Su tío Manuel, conocido por el apodo familiar “Los Castricos”, se llevaba mal con otro vecino del Pueblo. Manuel tenía un toro y este vecino le pegaba. En cuanto lo veía el toro se iba a por él. Lo que no es habitual es que un toro siga a una persona “por las pisadas como si fuera un perro”. Y este toro lo hacía. Manuel cuando veía pasar a su vecino abría la puerta para que el toro saliera detrás de él. Lo siguió hasta su casa, subió las escaleras de un segundo piso y detrás el animal, cruzó el pasillo de la casa y el toro detrás salió a unas eras en la parte trasera. Un comportamiento inaudito para la vecina de Dominga. El toro también se enfiló con la niña Dominga, encargada de llevar al animal cuando alguna vaca andaba al celo.

En una de estas ocasiones cuando la vaca parecía que había terminado la faena, le mandaron llevarse el toro “se ve que se lo estaba pasando bien y no quería que lo encerraran”. Con las miras puestas en la niña y la preocupación de que algún día el toro hiciera algún descalabro lo quitaron de en medio. Su vecina espera oír de Dominga este relato que cuentan sus hijos porque le cuesta dar crédito al comportamiento del animal.

Es una mujer que retiene la belleza que tuvo de joven, especialmente unos ojos de un azul excepcional y una piel blanca, con una sonrisa sencilla pese a estar un poco retraída ante algún desconocido. Cuando se casó ella tenía 15 años por el registro civil, y 17 por el registro de pila, y su marido, que era de Ferreros, tenía 30 años. Era el tendero y como tenía algo de carnicería, recorría los pueblos llevando carne –Paramio estaba cerca, era el pueblo más cercano-. “Siempre la veía con un polisonico (una prenda del atuendo femenino) roto y unas zapatillas gastadas”.
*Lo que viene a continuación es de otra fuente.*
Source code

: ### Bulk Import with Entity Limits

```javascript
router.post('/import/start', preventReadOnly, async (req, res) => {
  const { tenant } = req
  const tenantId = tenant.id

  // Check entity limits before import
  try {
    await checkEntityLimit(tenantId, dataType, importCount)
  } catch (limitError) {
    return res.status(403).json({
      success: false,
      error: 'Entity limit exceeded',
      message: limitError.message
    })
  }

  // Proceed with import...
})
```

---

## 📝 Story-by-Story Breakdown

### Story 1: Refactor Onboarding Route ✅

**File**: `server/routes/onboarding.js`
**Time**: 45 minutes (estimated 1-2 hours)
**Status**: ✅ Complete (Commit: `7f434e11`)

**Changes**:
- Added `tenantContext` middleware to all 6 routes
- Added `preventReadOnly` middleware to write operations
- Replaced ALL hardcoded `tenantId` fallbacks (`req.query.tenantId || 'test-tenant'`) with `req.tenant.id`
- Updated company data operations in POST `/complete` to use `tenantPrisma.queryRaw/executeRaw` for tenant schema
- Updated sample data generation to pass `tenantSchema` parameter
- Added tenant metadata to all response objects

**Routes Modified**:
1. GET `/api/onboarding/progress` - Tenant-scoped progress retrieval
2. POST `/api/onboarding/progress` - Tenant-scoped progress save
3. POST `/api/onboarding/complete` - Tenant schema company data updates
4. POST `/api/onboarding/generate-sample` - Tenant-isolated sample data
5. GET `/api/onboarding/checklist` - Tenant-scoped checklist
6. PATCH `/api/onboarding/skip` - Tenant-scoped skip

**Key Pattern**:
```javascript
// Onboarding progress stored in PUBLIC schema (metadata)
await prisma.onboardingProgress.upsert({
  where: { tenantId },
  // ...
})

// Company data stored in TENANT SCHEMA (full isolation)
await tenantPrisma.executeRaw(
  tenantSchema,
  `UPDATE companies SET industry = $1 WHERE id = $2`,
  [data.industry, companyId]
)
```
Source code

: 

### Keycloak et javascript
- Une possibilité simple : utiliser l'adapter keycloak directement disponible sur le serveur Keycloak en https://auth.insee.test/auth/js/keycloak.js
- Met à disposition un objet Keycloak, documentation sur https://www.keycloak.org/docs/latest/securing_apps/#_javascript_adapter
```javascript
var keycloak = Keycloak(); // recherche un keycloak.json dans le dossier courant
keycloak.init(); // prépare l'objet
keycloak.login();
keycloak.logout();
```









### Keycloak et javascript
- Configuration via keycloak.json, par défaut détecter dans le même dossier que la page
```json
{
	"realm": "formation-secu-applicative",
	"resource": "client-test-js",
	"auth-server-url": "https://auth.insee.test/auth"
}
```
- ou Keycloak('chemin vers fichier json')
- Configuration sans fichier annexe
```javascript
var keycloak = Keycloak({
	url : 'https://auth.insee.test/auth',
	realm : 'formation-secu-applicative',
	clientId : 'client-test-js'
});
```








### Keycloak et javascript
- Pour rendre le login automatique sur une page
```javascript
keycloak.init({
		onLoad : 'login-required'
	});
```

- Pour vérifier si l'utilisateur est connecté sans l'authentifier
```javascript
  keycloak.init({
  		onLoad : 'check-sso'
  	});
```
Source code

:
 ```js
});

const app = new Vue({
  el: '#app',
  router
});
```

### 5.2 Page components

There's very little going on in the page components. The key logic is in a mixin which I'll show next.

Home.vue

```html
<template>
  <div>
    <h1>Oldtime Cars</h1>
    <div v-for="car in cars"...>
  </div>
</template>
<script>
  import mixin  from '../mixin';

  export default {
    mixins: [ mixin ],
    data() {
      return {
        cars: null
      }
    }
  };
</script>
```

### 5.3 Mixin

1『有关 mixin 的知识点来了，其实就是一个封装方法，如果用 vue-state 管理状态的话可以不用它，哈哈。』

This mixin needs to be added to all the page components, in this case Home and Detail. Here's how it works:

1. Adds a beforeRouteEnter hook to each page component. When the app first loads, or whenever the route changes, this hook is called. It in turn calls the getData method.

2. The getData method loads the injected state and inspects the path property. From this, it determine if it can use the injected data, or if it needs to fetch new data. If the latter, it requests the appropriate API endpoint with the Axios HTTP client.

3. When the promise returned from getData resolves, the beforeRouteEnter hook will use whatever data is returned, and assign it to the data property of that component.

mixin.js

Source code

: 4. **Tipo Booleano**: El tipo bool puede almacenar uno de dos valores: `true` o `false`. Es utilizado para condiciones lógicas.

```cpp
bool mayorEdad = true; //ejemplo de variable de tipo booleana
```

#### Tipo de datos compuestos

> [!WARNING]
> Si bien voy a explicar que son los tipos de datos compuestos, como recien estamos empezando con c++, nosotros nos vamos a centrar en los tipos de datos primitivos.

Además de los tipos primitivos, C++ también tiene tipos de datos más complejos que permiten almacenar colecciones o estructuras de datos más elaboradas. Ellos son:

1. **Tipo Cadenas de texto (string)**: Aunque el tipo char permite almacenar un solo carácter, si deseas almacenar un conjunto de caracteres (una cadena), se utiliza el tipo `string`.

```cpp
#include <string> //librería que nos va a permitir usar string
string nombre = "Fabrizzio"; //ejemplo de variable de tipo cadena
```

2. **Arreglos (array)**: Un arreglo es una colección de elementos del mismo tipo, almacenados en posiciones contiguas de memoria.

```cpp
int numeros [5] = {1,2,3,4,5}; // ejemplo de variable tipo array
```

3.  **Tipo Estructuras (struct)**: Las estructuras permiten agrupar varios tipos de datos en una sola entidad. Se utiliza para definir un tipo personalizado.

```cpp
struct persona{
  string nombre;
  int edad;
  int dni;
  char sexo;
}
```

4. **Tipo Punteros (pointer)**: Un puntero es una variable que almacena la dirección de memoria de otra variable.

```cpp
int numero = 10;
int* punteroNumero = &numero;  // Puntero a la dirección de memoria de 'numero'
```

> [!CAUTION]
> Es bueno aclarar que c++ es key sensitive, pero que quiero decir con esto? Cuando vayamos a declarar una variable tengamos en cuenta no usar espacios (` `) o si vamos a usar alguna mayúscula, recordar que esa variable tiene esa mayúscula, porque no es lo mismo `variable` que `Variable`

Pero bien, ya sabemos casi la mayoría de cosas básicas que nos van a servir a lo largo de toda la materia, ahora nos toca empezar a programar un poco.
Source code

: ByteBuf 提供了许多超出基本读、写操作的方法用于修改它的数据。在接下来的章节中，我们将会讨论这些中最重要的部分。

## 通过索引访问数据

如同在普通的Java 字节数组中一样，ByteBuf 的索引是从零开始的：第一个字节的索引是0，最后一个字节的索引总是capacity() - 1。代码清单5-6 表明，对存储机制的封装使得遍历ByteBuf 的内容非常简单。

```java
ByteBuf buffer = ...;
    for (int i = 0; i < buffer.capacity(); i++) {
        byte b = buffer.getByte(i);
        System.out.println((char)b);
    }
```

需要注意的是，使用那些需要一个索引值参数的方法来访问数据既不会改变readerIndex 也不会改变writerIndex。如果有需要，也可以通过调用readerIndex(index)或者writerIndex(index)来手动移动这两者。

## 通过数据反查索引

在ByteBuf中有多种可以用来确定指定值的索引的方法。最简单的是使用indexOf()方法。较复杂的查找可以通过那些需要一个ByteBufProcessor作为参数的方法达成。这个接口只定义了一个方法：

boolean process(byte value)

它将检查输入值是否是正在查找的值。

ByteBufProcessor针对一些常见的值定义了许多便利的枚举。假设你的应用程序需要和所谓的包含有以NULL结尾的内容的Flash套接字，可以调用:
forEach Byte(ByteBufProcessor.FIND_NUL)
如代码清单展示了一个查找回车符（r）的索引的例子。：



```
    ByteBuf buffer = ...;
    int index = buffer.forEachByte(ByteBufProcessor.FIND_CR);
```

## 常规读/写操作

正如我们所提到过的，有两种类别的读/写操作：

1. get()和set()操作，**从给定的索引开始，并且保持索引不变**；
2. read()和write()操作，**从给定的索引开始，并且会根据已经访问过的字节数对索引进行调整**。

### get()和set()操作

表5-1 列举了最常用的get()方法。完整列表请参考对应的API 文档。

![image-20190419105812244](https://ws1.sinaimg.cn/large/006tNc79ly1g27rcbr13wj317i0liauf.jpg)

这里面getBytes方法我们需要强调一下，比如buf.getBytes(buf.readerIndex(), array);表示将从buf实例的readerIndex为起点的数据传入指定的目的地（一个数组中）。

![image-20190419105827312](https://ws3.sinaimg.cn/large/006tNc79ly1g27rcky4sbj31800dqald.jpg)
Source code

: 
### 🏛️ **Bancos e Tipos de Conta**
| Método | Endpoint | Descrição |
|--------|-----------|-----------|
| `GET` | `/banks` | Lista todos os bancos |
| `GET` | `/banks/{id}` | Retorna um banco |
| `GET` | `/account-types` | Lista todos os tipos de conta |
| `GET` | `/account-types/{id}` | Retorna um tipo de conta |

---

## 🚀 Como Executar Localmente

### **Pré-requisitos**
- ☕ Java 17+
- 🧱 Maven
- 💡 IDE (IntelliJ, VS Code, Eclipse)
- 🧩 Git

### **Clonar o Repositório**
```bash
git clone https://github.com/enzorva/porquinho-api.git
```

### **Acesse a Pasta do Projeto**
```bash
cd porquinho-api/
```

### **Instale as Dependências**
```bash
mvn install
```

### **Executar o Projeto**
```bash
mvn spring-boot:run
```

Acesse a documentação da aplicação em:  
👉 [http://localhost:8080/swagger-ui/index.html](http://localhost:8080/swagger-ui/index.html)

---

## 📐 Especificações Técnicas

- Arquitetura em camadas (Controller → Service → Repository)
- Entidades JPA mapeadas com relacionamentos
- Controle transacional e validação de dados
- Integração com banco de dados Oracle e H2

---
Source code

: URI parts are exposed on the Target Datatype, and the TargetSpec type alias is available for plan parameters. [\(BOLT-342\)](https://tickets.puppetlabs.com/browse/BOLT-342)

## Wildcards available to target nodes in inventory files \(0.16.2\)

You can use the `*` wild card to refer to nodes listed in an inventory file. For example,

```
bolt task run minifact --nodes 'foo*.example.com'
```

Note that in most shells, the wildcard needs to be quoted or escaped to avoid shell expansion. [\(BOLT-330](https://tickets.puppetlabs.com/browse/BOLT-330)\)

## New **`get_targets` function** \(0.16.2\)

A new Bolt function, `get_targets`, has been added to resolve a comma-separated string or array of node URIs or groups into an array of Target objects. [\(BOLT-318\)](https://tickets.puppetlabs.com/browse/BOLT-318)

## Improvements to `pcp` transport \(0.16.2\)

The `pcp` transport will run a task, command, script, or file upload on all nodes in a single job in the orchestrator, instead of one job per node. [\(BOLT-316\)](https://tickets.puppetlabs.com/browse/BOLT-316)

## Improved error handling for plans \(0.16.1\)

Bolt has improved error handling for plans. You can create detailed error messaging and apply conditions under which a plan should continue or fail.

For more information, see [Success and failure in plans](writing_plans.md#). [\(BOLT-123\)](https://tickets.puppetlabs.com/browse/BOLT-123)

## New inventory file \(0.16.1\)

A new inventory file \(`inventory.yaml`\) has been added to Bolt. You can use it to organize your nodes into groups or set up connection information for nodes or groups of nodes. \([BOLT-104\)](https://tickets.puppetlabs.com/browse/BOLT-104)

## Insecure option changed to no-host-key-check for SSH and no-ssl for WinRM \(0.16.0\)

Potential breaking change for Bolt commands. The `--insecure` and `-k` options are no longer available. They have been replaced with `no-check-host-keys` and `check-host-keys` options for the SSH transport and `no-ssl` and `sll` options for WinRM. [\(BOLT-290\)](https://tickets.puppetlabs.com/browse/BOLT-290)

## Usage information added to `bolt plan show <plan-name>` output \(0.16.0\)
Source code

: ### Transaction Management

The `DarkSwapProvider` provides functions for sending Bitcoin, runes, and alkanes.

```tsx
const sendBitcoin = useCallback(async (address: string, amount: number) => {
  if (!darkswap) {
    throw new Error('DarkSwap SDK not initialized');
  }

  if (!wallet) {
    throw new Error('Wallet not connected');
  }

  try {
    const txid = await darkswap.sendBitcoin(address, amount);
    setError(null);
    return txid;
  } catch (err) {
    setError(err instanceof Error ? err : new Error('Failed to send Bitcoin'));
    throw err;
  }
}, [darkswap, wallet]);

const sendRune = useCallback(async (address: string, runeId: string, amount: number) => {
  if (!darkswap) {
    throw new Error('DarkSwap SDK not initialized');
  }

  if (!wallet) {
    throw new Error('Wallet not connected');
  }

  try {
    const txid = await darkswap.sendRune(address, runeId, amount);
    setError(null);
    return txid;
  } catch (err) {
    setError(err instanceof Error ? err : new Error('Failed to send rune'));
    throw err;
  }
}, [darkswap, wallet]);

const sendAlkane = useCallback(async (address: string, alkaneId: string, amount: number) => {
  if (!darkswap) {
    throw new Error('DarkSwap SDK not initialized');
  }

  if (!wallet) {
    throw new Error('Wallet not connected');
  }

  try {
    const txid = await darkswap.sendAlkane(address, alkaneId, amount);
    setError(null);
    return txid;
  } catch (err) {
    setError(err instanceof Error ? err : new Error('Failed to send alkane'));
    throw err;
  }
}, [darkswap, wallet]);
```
Ildefonso le dijo con determinación a uno de sus tíos “me caso con la niña” y cuando le preguntó a ella “¿te quieres casar conmigo”, ella respondió son soltura “¡A mí me da igual!”. Sus hijos señalan que ahora, con el paso de los años, es cuando se da cuenta que no vivió lo más bonito de la edad “y echa de menos el tiempo de juventud que no tuvo. Ha tenido mucha suerte porque mi padre la trató muy bien, muy bien y fue muy cariñoso con ella, y la cuidó mucho”.

Aprendió a leer y escribir perfectamente al mismo tiempo que sus hijos. Cuando Raimundo su cuñado, ayudaba a los niños con los deberes del colegio, “ella decía ¡Yo también! Y mi tío le decía así, así y así”. Siempre firmó con su propia firma, sin dedo ni nada. Las mujeres de los pueblos se avergonzaban cuando a la hora de firmar lo tenían que hacer con el pulgar, evidencia de su analfabetismo.

Sus hijos se asombran de su fortaleza porque se contagió del COVID pero fue muy leve y la ingresaron más “por la edad que tenía”. Ahora en casa de Dominga esperan que venga la vacuna y si es necesario que vengan todos los soldados que vacunan a todo Sanabria. La actualidad marca la agenda en todos los pueblos.